The person that comes to mind most with these issues is the "Apostle to the Gentiles" Paul who seemed to arguably navigate between the Jewish world and the Roman one. His success, like what was pointed out as a suggestion above, seemed to be his dual citizenship in Israel and Rome. Better yet, his familiarity with both cultures. Perhaps what continues to make the idea of a greater non-Christian missionary effort so enticing is his proclamation:

14 I am debtor both to the Greeks, and to the Barbarians; both to the wise, and to the unwise.

15 So, as much as in me is, I am ready to preach the gospel to you that are at Rome also.

16 For I am not ashamed of the gospel of Christ: for it is the power of God unto salvation to every one that believeth; to the Jew first, and also to the Greek.
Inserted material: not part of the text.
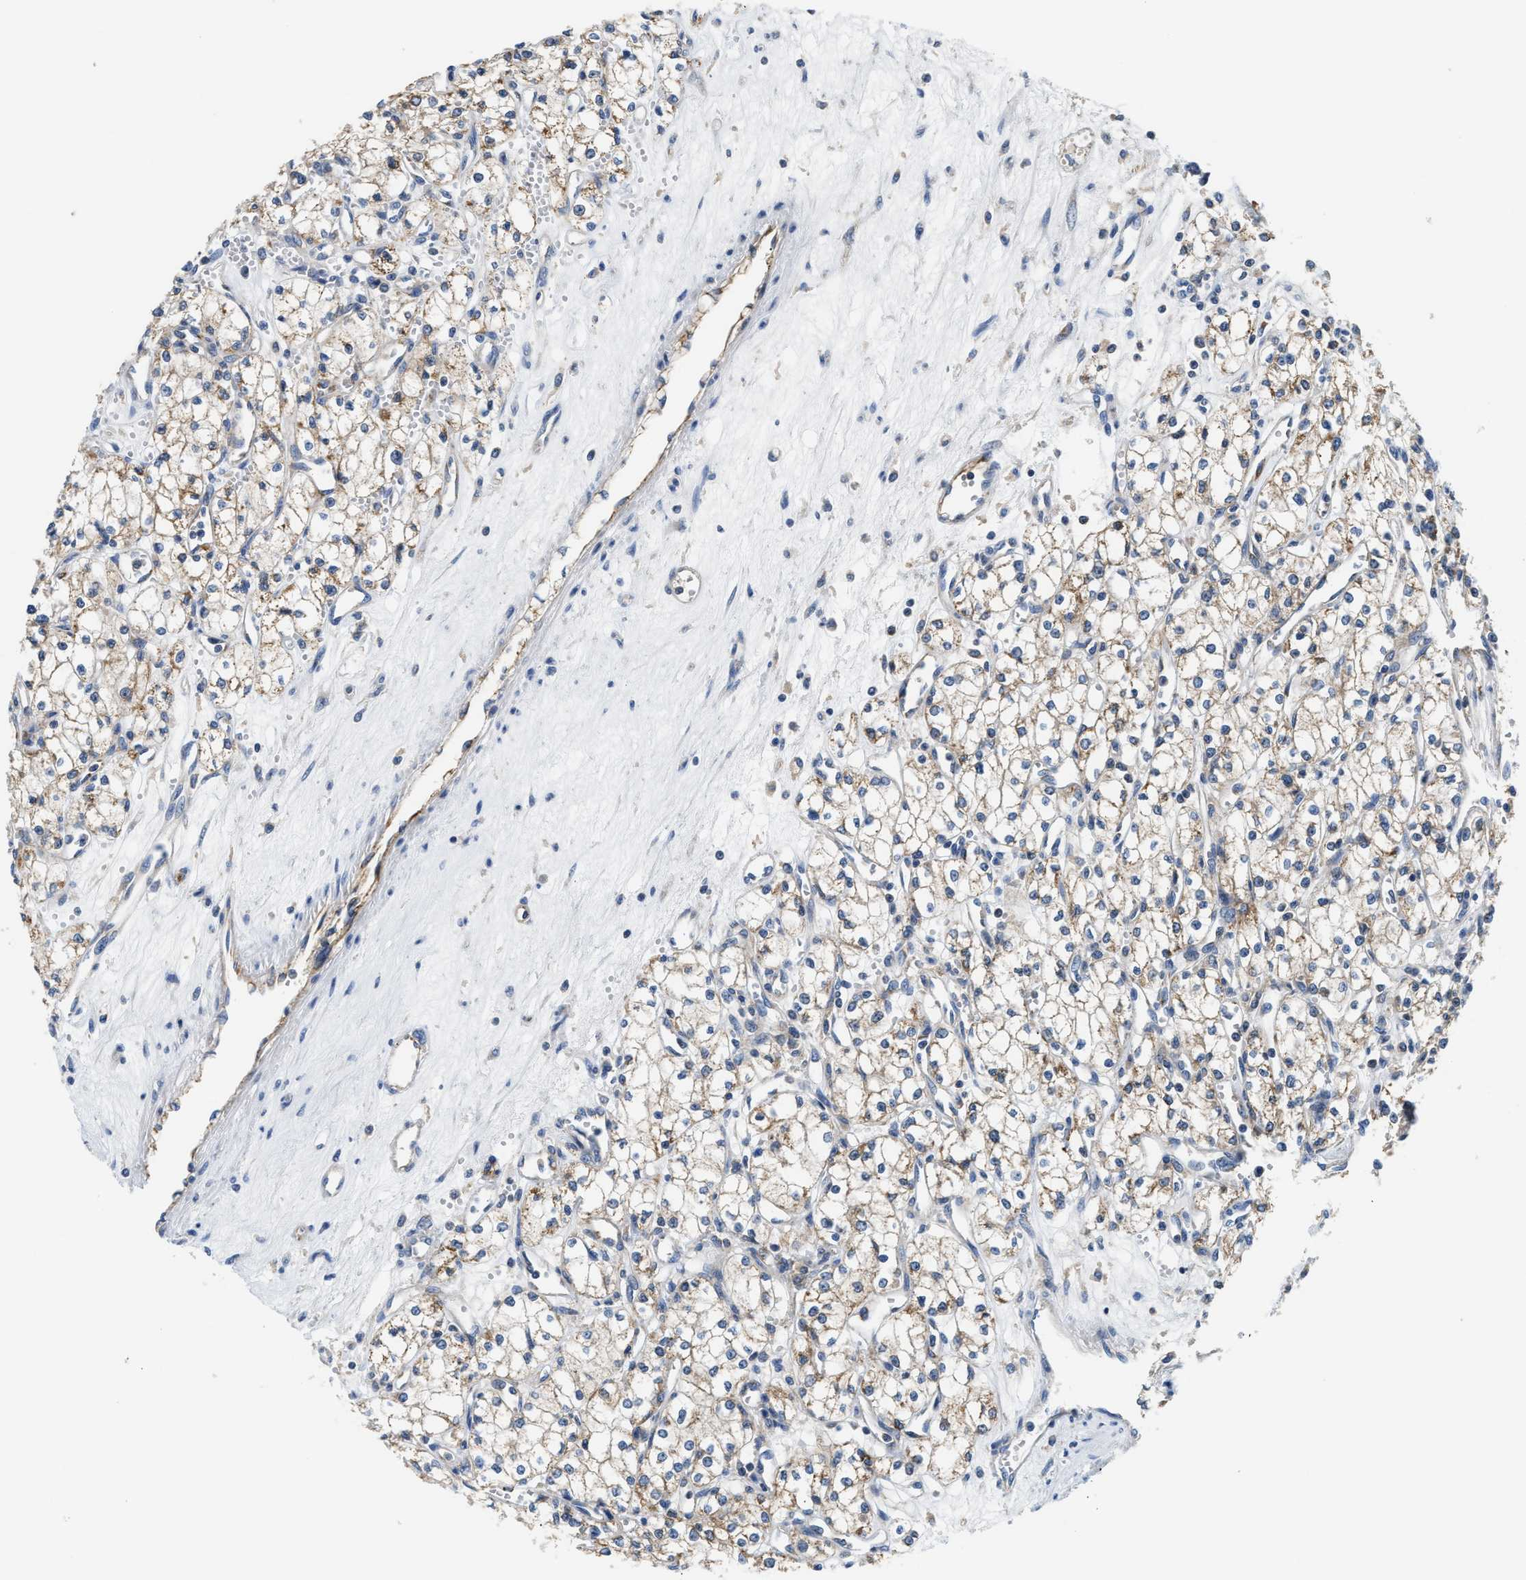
{"staining": {"intensity": "weak", "quantity": ">75%", "location": "cytoplasmic/membranous"}, "tissue": "renal cancer", "cell_type": "Tumor cells", "image_type": "cancer", "snomed": [{"axis": "morphology", "description": "Adenocarcinoma, NOS"}, {"axis": "topography", "description": "Kidney"}], "caption": "Protein expression analysis of renal cancer (adenocarcinoma) reveals weak cytoplasmic/membranous expression in approximately >75% of tumor cells.", "gene": "CCM2", "patient": {"sex": "male", "age": 59}}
And it could be added; to the Asian, Euro-Indian, African, as well as the European. If Western civilization is slowly dying (as I believe it is from its own peculiar social isolationism) the question of missionary work among non-Christians is becoming more relevant. The LDS Church has a chance to greatly expand its numbers in an honest world-religion status. Such a situation can only happen when the Saints step back from its tiny larger shell of a shell and consider the greater picture. Having an expanded vision and different approaches (whatever they might be) could make "are Mormons Christians?" seem trivial and banal inter-sectarian fighting. Having success outside of "Westernized culture" could make for a greater diversity of faith and an expanded definition of Zion.

1 comment:

Drew said...

Excellent questions, and ones I bet the leaders of the Church have asked.

One problem that all Christian religions run into when preaching a Christ-centered religion to other countries is that the predominant religion of some the various countries goes farther than spirituality and is actually what makes up the country's identity and presence.

For example, Islam is what many middle-eastern countries draw their strength and purpose from. If citizens of these countries join a Christ-centered faith, they would not only be giving up their religion, but also their ties to their homeland. In some cases they would have to leave their homeland to escape injury and death.

Where Christianity exists it is usually because of the political neutrality of that country or providence. Without that neutrality missionary work of any kind not in harmony with the country's predominant religion can be futile.

Is there really a way around this besides praying that the country will become more politically and religiously neutral?

I understand this is only one piece of the pie, but its the piece I am the most interested in.